#### Your task:
Give the lines of the data from its first line through the line containing "3: (194, 49)", inclusive, as a JSON list of strings, one string per line, with blank lines omitted. Leave the pictures out of the answer.

#### Recorded information:
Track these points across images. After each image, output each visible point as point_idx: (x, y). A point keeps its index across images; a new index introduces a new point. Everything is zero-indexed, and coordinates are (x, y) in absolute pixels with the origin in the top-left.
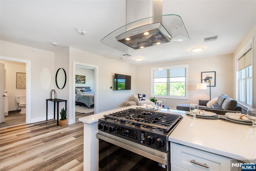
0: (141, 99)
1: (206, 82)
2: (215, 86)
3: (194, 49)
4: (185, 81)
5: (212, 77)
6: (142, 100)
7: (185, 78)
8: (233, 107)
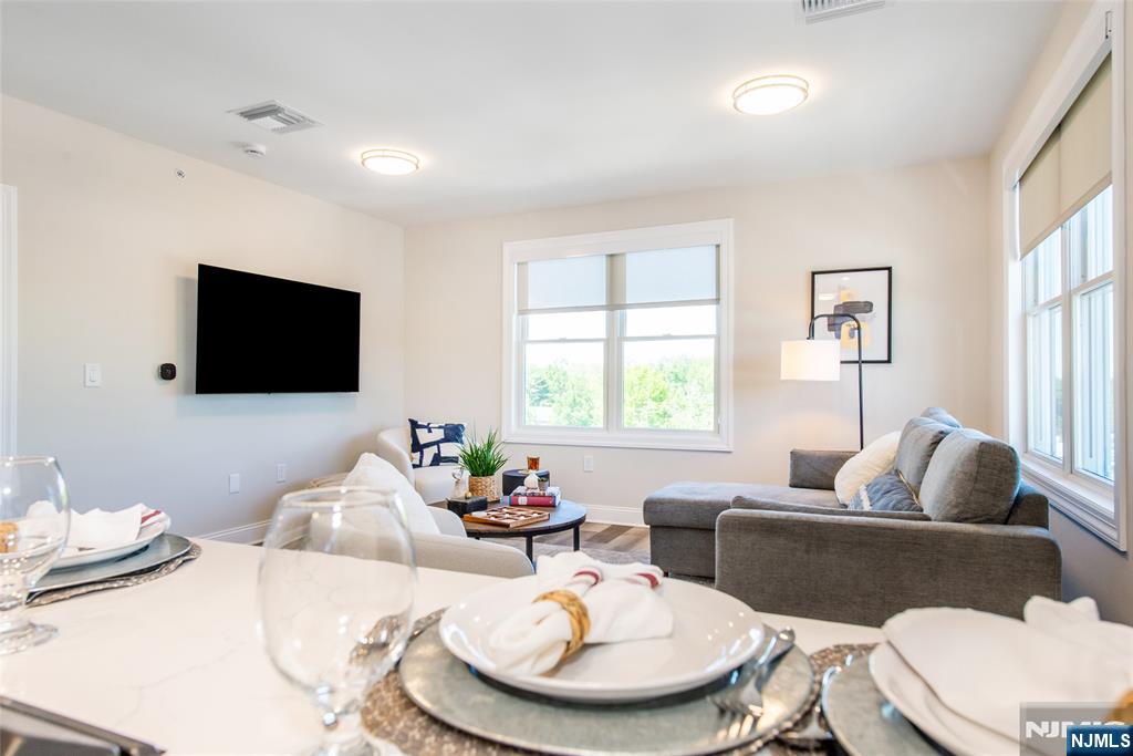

#### Solution for this task:
[
  "Track these points across images. After each image, output each visible point as point_idx: (x, y). A point keeps its index across images; a new index introduces a new point. Everything is zero-indexed, and coordinates are (x, y) in absolute pixels with the origin in the top-left.",
  "0: (141, 99)",
  "1: (206, 82)",
  "2: (215, 86)",
  "3: (194, 49)"
]